Port and Shore Excursions
Our ship was berthed at quay 20 on the River Scheldt, just a stone’s throw from the cathedral and the historic core of this fine city. We were there for two days, a Sunday and Monday, and since most museums are closed on Mondays we made the Sunday our museum visiting day. We chose to visit the Plantin-Moretus Museum, very close to the ship’s berth. This is nominally a museum of printing but it is sited in a beautiful old building with a peaceful central cloister. The entry fee is 8 Euros, and we thought it was worth it. We then visited the very modern MAS (Museum aan de Stroom), which is built on eleven levels with a differently-themed mini-museum on seven of the levels and a rooftop panorama of the city. Entry to the rooftop is free, but there is a 5 Euro charge for the permanent exhibitions and an extra 5 Euros for the temporary exhibitions. In the afternoon we visited two more museums, the Rubens House and the Museum Mayer Van den Bergh. Entry to each of these museums costs 8 Euros, but a combined ticket is available for 10 Euros. The Rubens House contains many fine works of art and is a fine old building with a pretty courtyard garden. The Van den Bergh Museum is also good, but possibly not worth the separate admission charge. We bought the combined ticket which was good value, especially on a rainy Sunday when few shops are open.

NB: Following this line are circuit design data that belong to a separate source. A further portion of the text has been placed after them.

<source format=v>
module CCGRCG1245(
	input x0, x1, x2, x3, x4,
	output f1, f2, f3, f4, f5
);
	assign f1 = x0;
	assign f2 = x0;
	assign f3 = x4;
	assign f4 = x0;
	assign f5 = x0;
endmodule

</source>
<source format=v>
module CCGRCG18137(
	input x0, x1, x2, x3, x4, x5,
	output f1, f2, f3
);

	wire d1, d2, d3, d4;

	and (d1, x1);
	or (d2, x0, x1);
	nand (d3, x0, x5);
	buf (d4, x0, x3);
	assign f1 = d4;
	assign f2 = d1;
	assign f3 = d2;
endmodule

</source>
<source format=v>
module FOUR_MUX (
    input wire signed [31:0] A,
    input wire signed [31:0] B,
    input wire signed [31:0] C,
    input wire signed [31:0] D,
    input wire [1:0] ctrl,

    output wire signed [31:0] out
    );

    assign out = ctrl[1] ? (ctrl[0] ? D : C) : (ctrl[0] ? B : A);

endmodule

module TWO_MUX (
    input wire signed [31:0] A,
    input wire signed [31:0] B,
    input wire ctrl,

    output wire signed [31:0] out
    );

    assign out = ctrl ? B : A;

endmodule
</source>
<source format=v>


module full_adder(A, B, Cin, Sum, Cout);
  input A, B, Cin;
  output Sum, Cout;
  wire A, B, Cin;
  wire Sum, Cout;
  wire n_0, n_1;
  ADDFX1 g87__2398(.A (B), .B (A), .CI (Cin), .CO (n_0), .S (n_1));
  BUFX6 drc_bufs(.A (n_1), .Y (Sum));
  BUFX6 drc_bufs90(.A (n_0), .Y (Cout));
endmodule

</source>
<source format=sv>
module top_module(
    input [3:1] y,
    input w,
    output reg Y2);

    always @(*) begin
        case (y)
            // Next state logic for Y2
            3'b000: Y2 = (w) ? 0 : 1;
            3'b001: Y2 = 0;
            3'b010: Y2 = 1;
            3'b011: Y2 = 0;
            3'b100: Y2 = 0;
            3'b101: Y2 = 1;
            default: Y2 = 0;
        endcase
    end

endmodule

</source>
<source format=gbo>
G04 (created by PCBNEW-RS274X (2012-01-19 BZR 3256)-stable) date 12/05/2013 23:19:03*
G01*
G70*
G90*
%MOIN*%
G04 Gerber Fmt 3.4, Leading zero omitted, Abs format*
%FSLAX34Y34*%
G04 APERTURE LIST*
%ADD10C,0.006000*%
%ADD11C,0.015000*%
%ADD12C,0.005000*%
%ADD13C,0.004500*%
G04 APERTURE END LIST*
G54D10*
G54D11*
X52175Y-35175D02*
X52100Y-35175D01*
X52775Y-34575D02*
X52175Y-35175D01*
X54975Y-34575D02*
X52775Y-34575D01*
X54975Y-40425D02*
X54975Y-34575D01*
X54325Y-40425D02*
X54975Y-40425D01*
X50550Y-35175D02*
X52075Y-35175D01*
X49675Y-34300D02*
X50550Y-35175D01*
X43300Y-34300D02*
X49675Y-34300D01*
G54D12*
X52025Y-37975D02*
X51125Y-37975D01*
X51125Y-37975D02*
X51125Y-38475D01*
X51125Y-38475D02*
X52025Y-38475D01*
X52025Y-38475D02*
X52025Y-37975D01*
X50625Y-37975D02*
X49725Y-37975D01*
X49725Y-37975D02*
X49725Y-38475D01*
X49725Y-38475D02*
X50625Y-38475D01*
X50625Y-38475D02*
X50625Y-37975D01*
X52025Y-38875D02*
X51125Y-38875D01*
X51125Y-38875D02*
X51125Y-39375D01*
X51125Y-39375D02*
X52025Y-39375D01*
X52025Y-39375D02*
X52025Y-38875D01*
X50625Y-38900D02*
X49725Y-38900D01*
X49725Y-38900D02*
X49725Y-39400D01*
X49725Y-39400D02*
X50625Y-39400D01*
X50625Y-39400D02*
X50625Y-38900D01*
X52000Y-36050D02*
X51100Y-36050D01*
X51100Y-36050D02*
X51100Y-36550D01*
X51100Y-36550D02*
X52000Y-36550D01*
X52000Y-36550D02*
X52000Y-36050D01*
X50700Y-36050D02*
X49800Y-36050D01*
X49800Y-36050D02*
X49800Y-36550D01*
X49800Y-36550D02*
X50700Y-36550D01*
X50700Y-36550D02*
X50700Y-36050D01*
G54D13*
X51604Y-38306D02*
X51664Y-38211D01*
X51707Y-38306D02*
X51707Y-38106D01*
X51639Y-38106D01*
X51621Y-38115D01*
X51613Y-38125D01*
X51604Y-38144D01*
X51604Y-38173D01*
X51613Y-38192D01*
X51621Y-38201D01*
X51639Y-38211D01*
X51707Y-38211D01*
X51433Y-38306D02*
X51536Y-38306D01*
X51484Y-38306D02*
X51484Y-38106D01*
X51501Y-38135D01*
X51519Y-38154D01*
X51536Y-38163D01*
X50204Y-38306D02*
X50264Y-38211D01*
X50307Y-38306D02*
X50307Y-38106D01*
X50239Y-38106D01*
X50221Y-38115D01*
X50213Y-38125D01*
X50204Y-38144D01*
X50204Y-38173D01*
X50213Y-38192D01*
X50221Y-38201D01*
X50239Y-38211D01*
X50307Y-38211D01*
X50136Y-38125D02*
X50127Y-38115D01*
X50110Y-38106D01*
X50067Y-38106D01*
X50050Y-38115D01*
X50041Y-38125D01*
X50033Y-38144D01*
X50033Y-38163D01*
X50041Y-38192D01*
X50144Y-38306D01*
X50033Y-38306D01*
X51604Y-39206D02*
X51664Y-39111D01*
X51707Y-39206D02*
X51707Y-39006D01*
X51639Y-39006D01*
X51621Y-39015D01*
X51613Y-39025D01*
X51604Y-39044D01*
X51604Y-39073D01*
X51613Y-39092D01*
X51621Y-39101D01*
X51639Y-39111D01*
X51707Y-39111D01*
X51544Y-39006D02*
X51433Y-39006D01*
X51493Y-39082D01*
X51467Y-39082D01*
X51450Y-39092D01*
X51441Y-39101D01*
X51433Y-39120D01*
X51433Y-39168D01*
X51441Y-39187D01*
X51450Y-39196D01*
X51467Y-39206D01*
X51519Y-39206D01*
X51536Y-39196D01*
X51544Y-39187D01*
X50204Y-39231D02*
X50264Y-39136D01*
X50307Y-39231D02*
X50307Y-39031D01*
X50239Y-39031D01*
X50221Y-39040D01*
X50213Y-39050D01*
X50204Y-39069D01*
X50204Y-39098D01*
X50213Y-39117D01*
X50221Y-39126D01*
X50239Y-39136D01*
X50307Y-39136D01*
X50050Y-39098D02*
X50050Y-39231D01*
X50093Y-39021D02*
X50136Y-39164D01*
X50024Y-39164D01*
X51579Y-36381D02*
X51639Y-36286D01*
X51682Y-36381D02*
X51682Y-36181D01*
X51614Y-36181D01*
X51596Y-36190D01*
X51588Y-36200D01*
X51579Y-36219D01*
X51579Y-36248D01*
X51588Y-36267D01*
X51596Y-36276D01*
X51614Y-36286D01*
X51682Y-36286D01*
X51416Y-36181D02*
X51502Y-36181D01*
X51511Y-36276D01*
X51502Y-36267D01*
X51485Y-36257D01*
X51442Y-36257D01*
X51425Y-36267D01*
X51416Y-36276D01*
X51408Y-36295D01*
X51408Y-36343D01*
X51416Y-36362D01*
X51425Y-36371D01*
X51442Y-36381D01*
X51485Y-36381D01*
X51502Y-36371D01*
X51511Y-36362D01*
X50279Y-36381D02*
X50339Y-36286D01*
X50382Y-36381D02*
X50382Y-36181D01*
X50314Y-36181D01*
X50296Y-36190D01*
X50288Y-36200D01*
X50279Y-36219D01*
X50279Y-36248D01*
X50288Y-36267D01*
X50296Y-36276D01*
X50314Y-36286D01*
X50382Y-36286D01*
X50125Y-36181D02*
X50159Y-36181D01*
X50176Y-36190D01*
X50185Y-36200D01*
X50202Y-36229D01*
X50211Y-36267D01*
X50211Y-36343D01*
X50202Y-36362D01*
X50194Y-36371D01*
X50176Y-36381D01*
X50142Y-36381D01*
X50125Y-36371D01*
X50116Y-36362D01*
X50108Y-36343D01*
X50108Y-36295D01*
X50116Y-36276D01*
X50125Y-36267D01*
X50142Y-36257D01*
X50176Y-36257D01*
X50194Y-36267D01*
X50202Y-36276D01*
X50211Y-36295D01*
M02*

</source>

Antwerp offers great opportunities for shopping in the areas of Grote Markt, Groenplaats and (especially) Meir, with particularly tempting chocolate shops. There is also the diamond district which has a certain fascination but is not very picturesque. We are not natural shoppers, and chose to spend our second day admiring the architectural gems that Antwerp abounds in. Foremost among these is the cathedral, Onze Lieve Vrouwekathedraal, one of the finest Gothic cathedrals you will see anywhere. Another place worth visiting for its fine architecture is Centraal Station, magnificent inside and out. We spent most of a morning exploring two residential areas, Zurenborg and Zuid, packed with striking buildings, many in Art Nouveau style. This involved taking trams and buses, which are easy to use and cheap if you buy a day ticket for 5 Euros from the tourist office in Grote Markt (or 7 Euros if bought from the driver).

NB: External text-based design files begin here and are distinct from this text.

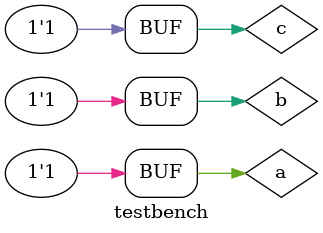
<source format=v>
module onebitfulladder_gate(a,b,c,c_out,sum);
    input a, b, c;
    output c_out,sum;
    wire xor1, xor2, and1, and2, or1;
    xor x1(xor1,a,b);
    xor x2(sum,c,xor1);
    and a1(and1,a,b);
    and a2(and2,xor1,c);
    or o(c_out,and1,and2);
endmodule

module testbench;
    reg a, b, c;
    wire c_out, sum;
    onebitfulladder_gate adder(a,b,c,c_out,sum);
    initial
        begin
            $monitor(,$time,"a=%1b, b=%1b, c=%1b, c_out=%1b, sum=%1b, ",a,b,c,c_out,sum);
            #0 a=1'b0; b=1'b0; c=1'b0;
            #5 a=1'b0; b=1'b0; c=1'b1;
            #5 a=1'b0; b=1'b1; c=1'b0;
            #5 a=1'b0; b=1'b1; c=1'b1;
            #5 a=1'b1; b=1'b0; c=1'b0;
            #5 a=1'b1; b=1'b0; c=1'b1;
            #5 a=1'b1; b=1'b1; c=1'b0;
            #5 a=1'b1; b=1'b1; c=1'b1;
        end
endmodule

</source>
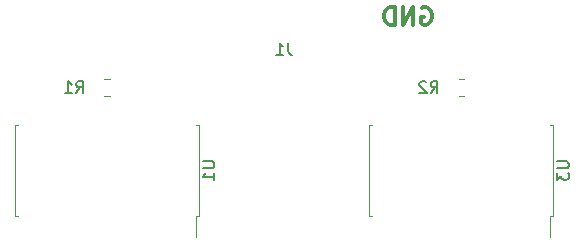
<source format=gbr>
%TF.GenerationSoftware,KiCad,Pcbnew,(6.0.9)*%
%TF.CreationDate,2023-04-12T13:33:38+10:00*%
%TF.ProjectId,VisorPlate2.0,5669736f-7250-46c6-9174-65322e302e6b,rev?*%
%TF.SameCoordinates,Original*%
%TF.FileFunction,Legend,Bot*%
%TF.FilePolarity,Positive*%
%FSLAX46Y46*%
G04 Gerber Fmt 4.6, Leading zero omitted, Abs format (unit mm)*
G04 Created by KiCad (PCBNEW (6.0.9)) date 2023-04-12 13:33:38*
%MOMM*%
%LPD*%
G01*
G04 APERTURE LIST*
%ADD10C,0.300000*%
%ADD11C,0.150000*%
%ADD12C,0.120000*%
G04 APERTURE END LIST*
D10*
X141642857Y-57250000D02*
X141785714Y-57178571D01*
X142000000Y-57178571D01*
X142214285Y-57250000D01*
X142357142Y-57392857D01*
X142428571Y-57535714D01*
X142500000Y-57821428D01*
X142500000Y-58035714D01*
X142428571Y-58321428D01*
X142357142Y-58464285D01*
X142214285Y-58607142D01*
X142000000Y-58678571D01*
X141857142Y-58678571D01*
X141642857Y-58607142D01*
X141571428Y-58535714D01*
X141571428Y-58035714D01*
X141857142Y-58035714D01*
X140928571Y-58678571D02*
X140928571Y-57178571D01*
X140071428Y-58678571D01*
X140071428Y-57178571D01*
X139357142Y-58678571D02*
X139357142Y-57178571D01*
X139000000Y-57178571D01*
X138785714Y-57250000D01*
X138642857Y-57392857D01*
X138571428Y-57535714D01*
X138500000Y-57821428D01*
X138500000Y-58035714D01*
X138571428Y-58321428D01*
X138642857Y-58464285D01*
X138785714Y-58607142D01*
X139000000Y-58678571D01*
X139357142Y-58678571D01*
D11*
%TO.C,U3*%
X153102380Y-70238095D02*
X153911904Y-70238095D01*
X154007142Y-70285714D01*
X154054761Y-70333333D01*
X154102380Y-70428571D01*
X154102380Y-70619047D01*
X154054761Y-70714285D01*
X154007142Y-70761904D01*
X153911904Y-70809523D01*
X153102380Y-70809523D01*
X153102380Y-71190476D02*
X153102380Y-71809523D01*
X153483333Y-71476190D01*
X153483333Y-71619047D01*
X153530952Y-71714285D01*
X153578571Y-71761904D01*
X153673809Y-71809523D01*
X153911904Y-71809523D01*
X154007142Y-71761904D01*
X154054761Y-71714285D01*
X154102380Y-71619047D01*
X154102380Y-71333333D01*
X154054761Y-71238095D01*
X154007142Y-71190476D01*
%TO.C,U1*%
X123102380Y-70238095D02*
X123911904Y-70238095D01*
X124007142Y-70285714D01*
X124054761Y-70333333D01*
X124102380Y-70428571D01*
X124102380Y-70619047D01*
X124054761Y-70714285D01*
X124007142Y-70761904D01*
X123911904Y-70809523D01*
X123102380Y-70809523D01*
X124102380Y-71809523D02*
X124102380Y-71238095D01*
X124102380Y-71523809D02*
X123102380Y-71523809D01*
X123245238Y-71428571D01*
X123340476Y-71333333D01*
X123388095Y-71238095D01*
%TO.C,J1*%
X130333333Y-60202380D02*
X130333333Y-60916666D01*
X130380952Y-61059523D01*
X130476190Y-61154761D01*
X130619047Y-61202380D01*
X130714285Y-61202380D01*
X129333333Y-61202380D02*
X129904761Y-61202380D01*
X129619047Y-61202380D02*
X129619047Y-60202380D01*
X129714285Y-60345238D01*
X129809523Y-60440476D01*
X129904761Y-60488095D01*
%TO.C,R1*%
X112416666Y-64452380D02*
X112750000Y-63976190D01*
X112988095Y-64452380D02*
X112988095Y-63452380D01*
X112607142Y-63452380D01*
X112511904Y-63500000D01*
X112464285Y-63547619D01*
X112416666Y-63642857D01*
X112416666Y-63785714D01*
X112464285Y-63880952D01*
X112511904Y-63928571D01*
X112607142Y-63976190D01*
X112988095Y-63976190D01*
X111464285Y-64452380D02*
X112035714Y-64452380D01*
X111750000Y-64452380D02*
X111750000Y-63452380D01*
X111845238Y-63595238D01*
X111940476Y-63690476D01*
X112035714Y-63738095D01*
%TO.C,R2*%
X142416666Y-64452380D02*
X142750000Y-63976190D01*
X142988095Y-64452380D02*
X142988095Y-63452380D01*
X142607142Y-63452380D01*
X142511904Y-63500000D01*
X142464285Y-63547619D01*
X142416666Y-63642857D01*
X142416666Y-63785714D01*
X142464285Y-63880952D01*
X142511904Y-63928571D01*
X142607142Y-63976190D01*
X142988095Y-63976190D01*
X142035714Y-63547619D02*
X141988095Y-63500000D01*
X141892857Y-63452380D01*
X141654761Y-63452380D01*
X141559523Y-63500000D01*
X141511904Y-63547619D01*
X141464285Y-63642857D01*
X141464285Y-63738095D01*
X141511904Y-63880952D01*
X142083333Y-64452380D01*
X141464285Y-64452380D01*
D12*
%TO.C,U3*%
X137190000Y-67140000D02*
X137455000Y-67140000D01*
X152810000Y-74860000D02*
X152545000Y-74860000D01*
X137190000Y-71000000D02*
X137190000Y-74860000D01*
X152545000Y-74860000D02*
X152545000Y-76675000D01*
X152810000Y-67140000D02*
X152545000Y-67140000D01*
X137190000Y-71000000D02*
X137190000Y-67140000D01*
X152810000Y-71000000D02*
X152810000Y-67140000D01*
X137190000Y-74860000D02*
X137455000Y-74860000D01*
X152810000Y-71000000D02*
X152810000Y-74860000D01*
%TO.C,U1*%
X107190000Y-67140000D02*
X107455000Y-67140000D01*
X122810000Y-74860000D02*
X122545000Y-74860000D01*
X107190000Y-71000000D02*
X107190000Y-74860000D01*
X122545000Y-74860000D02*
X122545000Y-76675000D01*
X122810000Y-67140000D02*
X122545000Y-67140000D01*
X107190000Y-71000000D02*
X107190000Y-67140000D01*
X122810000Y-71000000D02*
X122810000Y-67140000D01*
X107190000Y-74860000D02*
X107455000Y-74860000D01*
X122810000Y-71000000D02*
X122810000Y-74860000D01*
%TO.C,R1*%
X114772936Y-63265000D02*
X115227064Y-63265000D01*
X114772936Y-64735000D02*
X115227064Y-64735000D01*
%TO.C,R2*%
X144772936Y-64735000D02*
X145227064Y-64735000D01*
X144772936Y-63265000D02*
X145227064Y-63265000D01*
%TD*%
M02*

</source>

Many of our travelling companions chose to spend their time on tours to Brussels or Ghent, both great places, but I think we did better staying in the fine city of Antwerp.
Rouen is a fascinating city, with a magnificent cathedral, strong historical connections to Joan of Arc and quaint half-timbered buildings seemingly at every turn. If you are there on a summer evening, don’t miss the fantastic son et lumiere show projected onto the west front of the cathedral. Don’t waste your time on a tour to Paris. It’s a long way on the coach, you won’t have time to do it justice and it’s very easy to visit in other ways. If you have already seen Rouen, then a shorter tour to Monet’s house and garden at Giverny or the picturesque harbour town of Honfleur may be a good bet.

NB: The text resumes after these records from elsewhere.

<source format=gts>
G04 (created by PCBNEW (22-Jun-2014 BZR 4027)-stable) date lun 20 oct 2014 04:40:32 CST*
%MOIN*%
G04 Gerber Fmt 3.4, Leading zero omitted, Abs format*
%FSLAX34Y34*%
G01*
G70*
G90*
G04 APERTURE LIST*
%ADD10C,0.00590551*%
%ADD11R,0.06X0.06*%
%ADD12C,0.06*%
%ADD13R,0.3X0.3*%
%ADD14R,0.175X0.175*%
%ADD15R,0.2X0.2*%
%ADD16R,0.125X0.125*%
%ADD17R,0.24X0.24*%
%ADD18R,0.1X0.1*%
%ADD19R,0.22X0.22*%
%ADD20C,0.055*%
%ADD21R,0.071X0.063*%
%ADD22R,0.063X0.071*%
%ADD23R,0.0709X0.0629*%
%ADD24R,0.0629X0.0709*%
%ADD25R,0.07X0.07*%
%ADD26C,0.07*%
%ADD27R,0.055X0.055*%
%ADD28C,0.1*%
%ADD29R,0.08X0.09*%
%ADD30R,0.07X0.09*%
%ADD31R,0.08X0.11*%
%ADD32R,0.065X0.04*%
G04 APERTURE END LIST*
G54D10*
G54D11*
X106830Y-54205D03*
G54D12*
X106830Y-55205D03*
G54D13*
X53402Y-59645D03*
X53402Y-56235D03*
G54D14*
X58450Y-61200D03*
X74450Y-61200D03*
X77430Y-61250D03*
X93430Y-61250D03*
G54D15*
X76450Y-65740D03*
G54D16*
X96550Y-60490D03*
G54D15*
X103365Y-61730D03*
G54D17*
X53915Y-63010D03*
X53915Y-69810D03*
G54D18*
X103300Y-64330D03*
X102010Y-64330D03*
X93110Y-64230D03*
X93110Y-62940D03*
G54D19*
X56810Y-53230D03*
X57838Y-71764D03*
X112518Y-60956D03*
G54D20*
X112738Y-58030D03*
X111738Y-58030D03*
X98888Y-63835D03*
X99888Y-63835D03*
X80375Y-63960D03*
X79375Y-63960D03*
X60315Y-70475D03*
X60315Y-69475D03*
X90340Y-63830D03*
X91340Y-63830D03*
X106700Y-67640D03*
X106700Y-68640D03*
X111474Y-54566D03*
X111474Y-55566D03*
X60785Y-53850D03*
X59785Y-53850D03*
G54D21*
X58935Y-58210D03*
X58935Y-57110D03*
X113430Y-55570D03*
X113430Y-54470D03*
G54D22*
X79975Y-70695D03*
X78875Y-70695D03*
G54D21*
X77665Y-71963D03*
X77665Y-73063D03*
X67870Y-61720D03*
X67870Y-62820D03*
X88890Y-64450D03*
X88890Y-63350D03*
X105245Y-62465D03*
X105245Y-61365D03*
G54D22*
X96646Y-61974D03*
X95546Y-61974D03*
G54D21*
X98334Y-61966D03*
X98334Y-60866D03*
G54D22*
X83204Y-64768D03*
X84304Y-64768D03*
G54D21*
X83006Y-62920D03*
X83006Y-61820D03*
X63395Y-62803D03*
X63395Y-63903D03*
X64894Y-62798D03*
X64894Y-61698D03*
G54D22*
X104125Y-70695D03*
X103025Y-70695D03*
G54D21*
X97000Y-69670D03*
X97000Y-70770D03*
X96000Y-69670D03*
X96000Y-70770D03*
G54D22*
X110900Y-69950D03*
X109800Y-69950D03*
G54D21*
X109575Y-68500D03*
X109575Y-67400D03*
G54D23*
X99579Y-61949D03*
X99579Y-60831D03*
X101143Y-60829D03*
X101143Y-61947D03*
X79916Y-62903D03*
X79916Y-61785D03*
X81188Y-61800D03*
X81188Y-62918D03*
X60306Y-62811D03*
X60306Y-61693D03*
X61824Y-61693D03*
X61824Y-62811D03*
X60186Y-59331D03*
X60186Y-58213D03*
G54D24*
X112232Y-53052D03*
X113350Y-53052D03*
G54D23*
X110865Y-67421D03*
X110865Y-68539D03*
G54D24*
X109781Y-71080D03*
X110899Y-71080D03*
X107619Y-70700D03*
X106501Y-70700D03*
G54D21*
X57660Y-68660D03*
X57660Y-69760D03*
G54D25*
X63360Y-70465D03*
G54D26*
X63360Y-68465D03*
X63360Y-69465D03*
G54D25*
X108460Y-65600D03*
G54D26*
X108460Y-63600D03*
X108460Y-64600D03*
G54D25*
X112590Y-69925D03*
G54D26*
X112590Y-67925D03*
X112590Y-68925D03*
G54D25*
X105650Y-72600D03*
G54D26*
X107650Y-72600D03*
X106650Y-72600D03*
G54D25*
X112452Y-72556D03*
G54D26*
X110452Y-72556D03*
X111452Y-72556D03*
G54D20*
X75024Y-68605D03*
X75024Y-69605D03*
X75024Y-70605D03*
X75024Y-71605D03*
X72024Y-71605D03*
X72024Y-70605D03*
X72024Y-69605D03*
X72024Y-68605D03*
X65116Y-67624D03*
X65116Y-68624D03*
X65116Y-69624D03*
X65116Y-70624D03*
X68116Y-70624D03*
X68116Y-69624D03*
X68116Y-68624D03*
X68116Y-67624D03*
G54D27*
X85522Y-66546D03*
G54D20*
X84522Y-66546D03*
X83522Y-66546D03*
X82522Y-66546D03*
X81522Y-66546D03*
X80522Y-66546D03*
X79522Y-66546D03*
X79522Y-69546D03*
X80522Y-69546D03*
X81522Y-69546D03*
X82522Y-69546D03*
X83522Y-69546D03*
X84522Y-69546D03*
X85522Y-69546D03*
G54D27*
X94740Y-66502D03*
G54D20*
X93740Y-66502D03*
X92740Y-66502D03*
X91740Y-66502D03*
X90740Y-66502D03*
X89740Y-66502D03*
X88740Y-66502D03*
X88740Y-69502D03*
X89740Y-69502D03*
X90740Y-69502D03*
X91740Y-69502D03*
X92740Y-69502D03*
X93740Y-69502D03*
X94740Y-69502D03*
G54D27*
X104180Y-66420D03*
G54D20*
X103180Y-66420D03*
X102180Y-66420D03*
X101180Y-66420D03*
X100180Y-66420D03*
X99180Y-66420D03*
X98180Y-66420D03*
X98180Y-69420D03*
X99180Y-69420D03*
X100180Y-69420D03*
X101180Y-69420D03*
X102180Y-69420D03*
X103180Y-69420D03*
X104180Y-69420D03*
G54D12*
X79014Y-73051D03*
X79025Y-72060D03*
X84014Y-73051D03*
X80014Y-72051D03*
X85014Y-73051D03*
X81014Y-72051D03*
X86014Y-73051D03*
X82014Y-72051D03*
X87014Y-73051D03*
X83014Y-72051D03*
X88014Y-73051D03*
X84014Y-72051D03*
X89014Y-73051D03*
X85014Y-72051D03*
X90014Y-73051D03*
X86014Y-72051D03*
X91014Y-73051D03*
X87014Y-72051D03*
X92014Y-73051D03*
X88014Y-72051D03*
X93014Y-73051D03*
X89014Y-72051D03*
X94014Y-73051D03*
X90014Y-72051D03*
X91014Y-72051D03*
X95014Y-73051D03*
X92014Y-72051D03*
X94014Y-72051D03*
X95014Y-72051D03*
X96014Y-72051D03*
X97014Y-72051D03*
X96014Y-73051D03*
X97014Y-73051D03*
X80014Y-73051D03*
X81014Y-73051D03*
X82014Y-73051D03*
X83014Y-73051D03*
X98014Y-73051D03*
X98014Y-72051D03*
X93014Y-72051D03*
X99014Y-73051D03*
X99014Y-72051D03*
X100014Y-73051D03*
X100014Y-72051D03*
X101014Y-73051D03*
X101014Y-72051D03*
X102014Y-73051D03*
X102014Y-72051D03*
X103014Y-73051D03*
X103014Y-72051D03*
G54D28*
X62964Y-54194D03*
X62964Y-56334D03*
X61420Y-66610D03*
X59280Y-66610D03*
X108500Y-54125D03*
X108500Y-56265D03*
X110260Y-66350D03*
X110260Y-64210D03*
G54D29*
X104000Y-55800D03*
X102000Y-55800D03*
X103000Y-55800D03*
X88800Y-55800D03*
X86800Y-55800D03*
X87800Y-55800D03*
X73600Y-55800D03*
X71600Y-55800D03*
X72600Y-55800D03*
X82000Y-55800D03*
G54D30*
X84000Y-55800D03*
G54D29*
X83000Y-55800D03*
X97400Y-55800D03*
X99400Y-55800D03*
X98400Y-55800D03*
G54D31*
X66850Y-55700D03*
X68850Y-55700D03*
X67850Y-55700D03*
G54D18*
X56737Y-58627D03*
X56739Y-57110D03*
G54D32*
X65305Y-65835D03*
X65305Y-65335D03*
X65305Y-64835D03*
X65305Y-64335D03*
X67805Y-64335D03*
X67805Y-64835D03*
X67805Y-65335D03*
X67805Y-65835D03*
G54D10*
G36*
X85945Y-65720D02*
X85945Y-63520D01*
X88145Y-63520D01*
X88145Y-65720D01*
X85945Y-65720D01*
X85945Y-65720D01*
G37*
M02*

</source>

The cruise terminal at Rouen is at the edge of the city, a two mile walk from the cathedral in the heart of the city centre. Shuttle buses will probably be available and are probably the best way for independent explorers to access the city. Rouen has a good public transport system, but the nearest bus stop is 1300 metres from the cruise terminal. Those who choose to make the long walk to the city centre can do so along a pleasant riverside walkway.
We were initially puzzled that our departure from Rouen was scheduled for 10.15am, giving almost 20 hours to cover the relatively short leg to Dover and depriving us of a morning’s sightseeing in Rouen, but the six-hour run down the Seine during the main part of the day proved to be a highlight of the cruise. Although some stretches of the river are industrial, most of it is lined with cliffs and pretty countryside and villages, with three transits under high-level bridges including the spectacular Pont de Normandie, a special farewell to a special cruise call.